Using "pixels" as the search string, find the matching lines below and copy them.

PROVIDED RECORDS

----

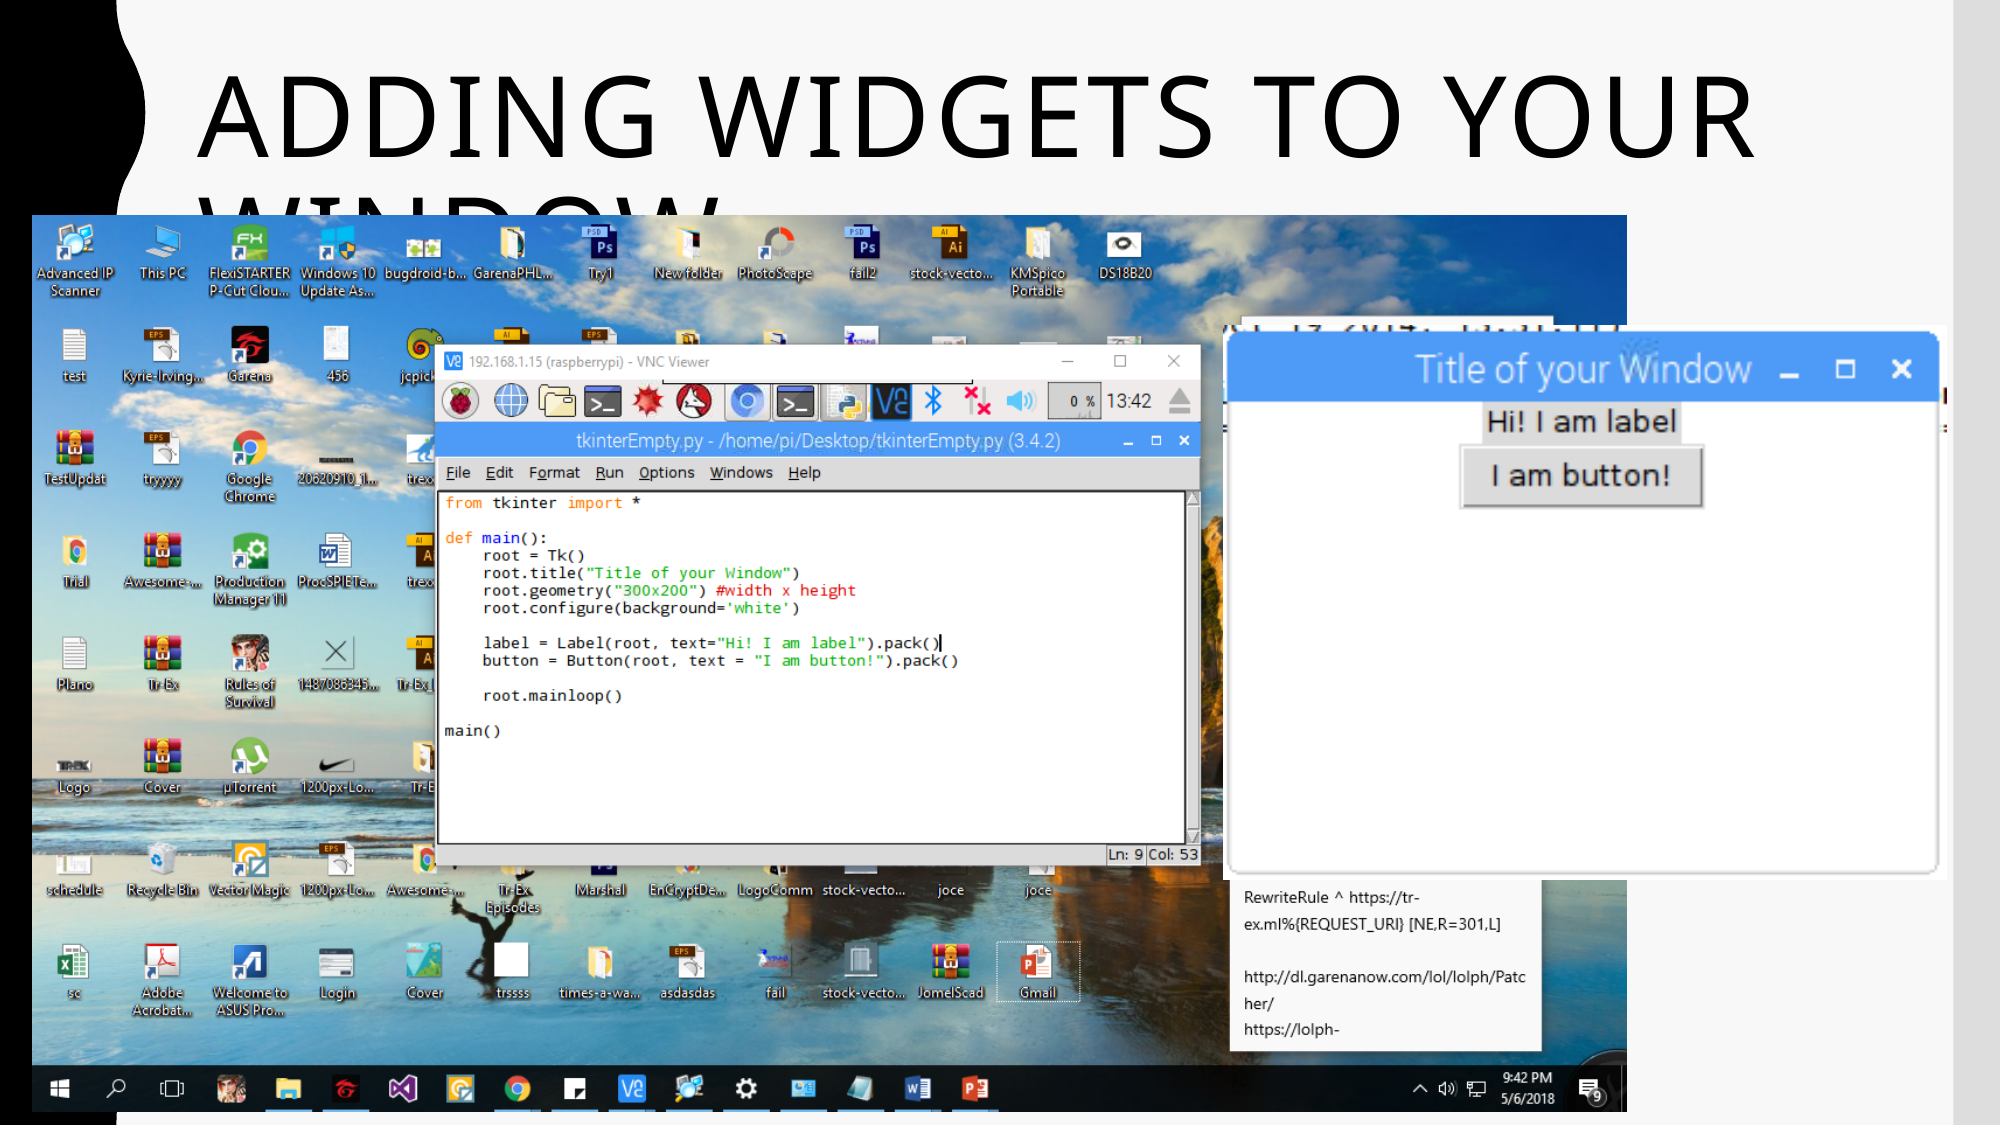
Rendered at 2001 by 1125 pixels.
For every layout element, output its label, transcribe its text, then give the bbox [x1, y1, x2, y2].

title Adding widgets to your window [182, 52, 1978, 298]
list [32, 215, 1628, 1112]
picture [1223, 325, 1947, 880]
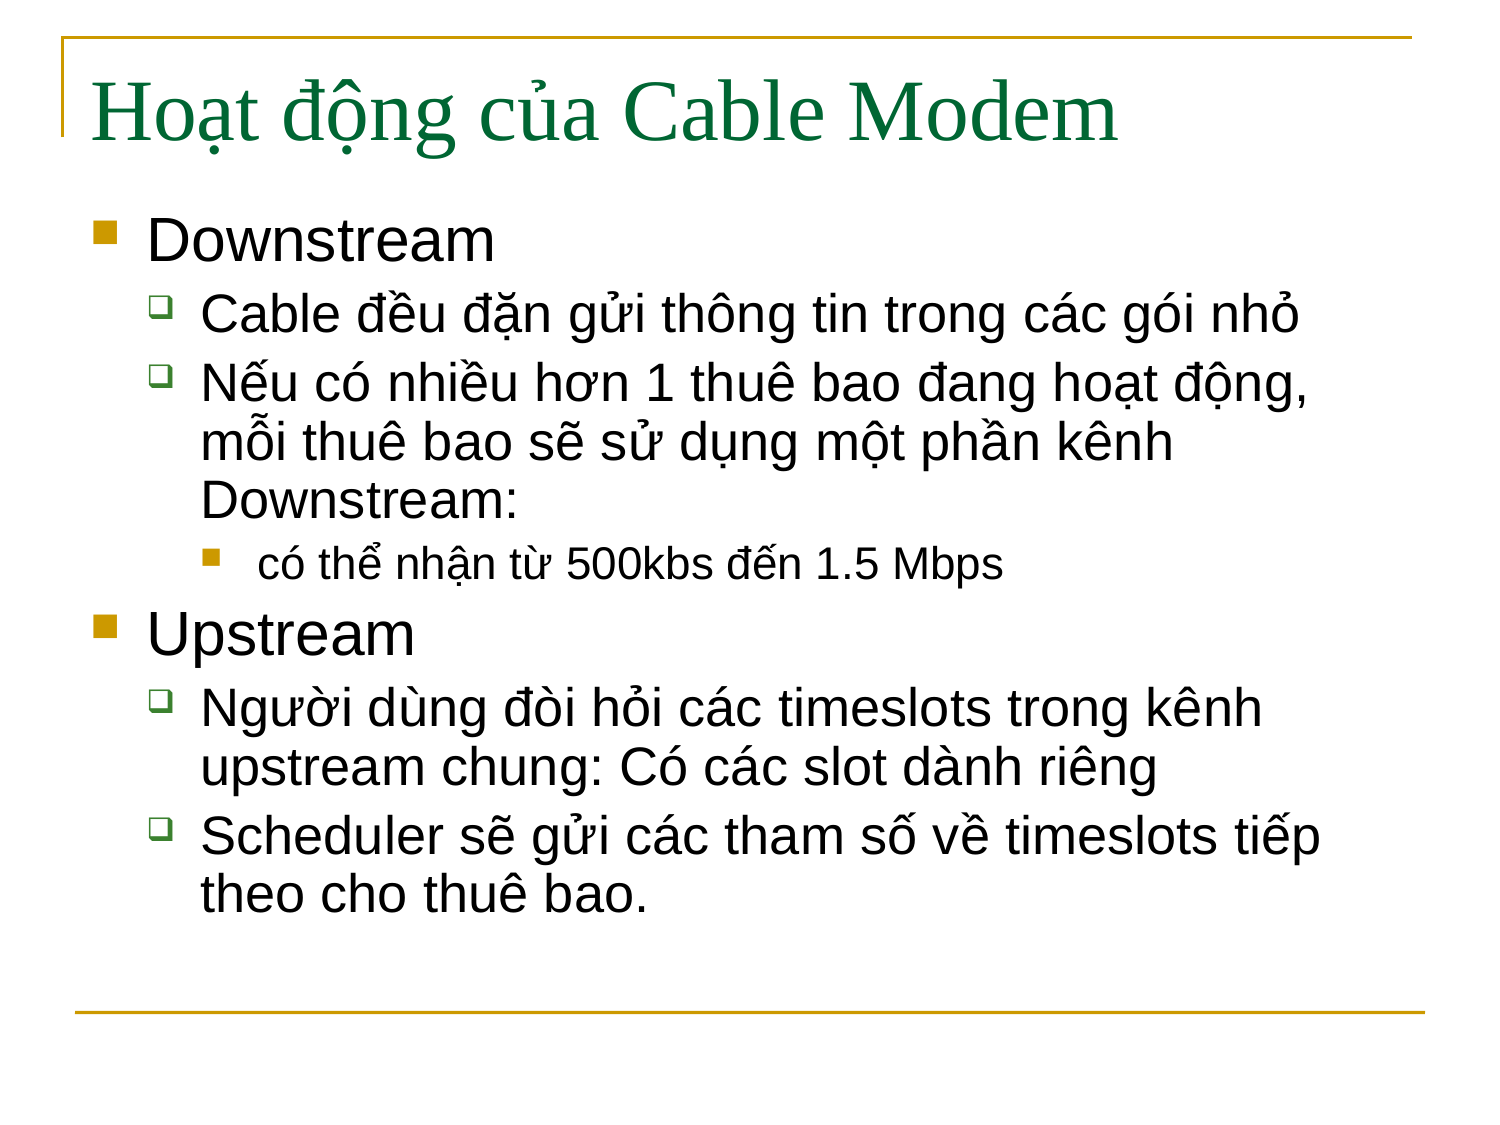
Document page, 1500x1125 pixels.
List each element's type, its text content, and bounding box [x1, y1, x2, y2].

----

TASK RESPONSE
Rendered at 2001 by 1125 pixels.
Document page, 1500x1125 pixels.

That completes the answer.